La criminalizzazione della solidarietà nei confronti dei migranti è ancora in corso e i casi come quello di Carola Rackete sono solo la punta dell’iceberg”: lo afferma Caritas Europa, nel suo profilo Twitter, pubblicando un articolo firmato da Michele LeVoy, direttore della Piattaforma per la cooperazione internazionale sui migranti senza documenti, che denuncia numerosi casi di “criminalizzazione della solidarietà”.
Distinzione errata
“Nonostante ci sia stata in Europa una diminuzione di arrivi irregolari del 90% durante lo stesso periodo, il numero dei Paesi e i casi di criminalizzazione della solidarietà continuano ad aumentare. Solamente nei primi tre mesi del 2019 sono state avviate indagini su 79 casi.

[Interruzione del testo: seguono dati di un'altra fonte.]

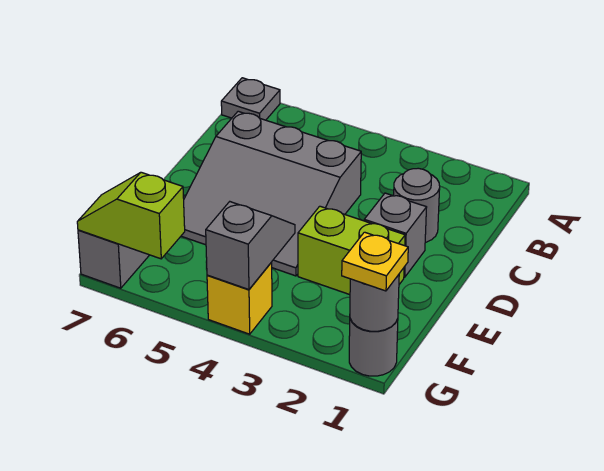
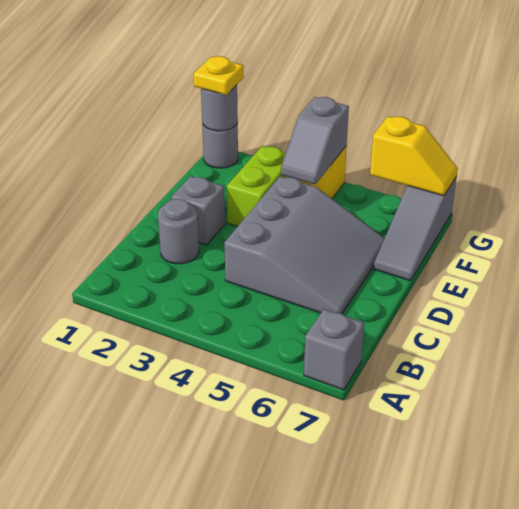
grey plate A7 level 1 -> grey brick A7 level 1
grey slope C4:E6 level 1 top C -> grey slope C4:E6 level 1 top 4
lime brick E2:E3 level 1 -> lime brick E3:F3 level 1
lime slope G6:G7 level 2 top 6 -> yellow slope G6:G7 level 2 top 6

Gli episodi si sono svolti in Belgio, Croazia, Danimarca, Francia, Germania, Grecia, Italia, Paesi Bassi, Spagna, Svezia e Regno Unito. “Tutti questi casi – osserva l’articolista – possono essere collegati ad una legge Ue, la 2002 Facilitation Directive, che fa una distinzione errata tra traffico di esseri umani e assistenza umanitaria”. Ogni giorno, prosegue, “atti di gentilezza come dare cibo, acqua, un passaggio, una telefonata, un posto per dormire a qualcuno, vengono considerati atti illegali”. “La piattaforma mediatica globale openDemocracy – prosegue – ha documentato dozzine di casi di intimidazione e aggressioni contro i volontari che aiutano gli altri e salvano le vite, mentre le Ong nell’Europa centrale, in Italia e Gran Bretagna devono lavorare in un clima ostile, con attacchi continui alla loro credibilità” e leggi che “criminalizzano la solidarietà”. Da qui l’invito ai nuovi parlamentari a vigilare sul “prossimo gruppo di commissari europei e sulle loro posizioni politiche riguardo alla criminalizzazione della solidarietà”.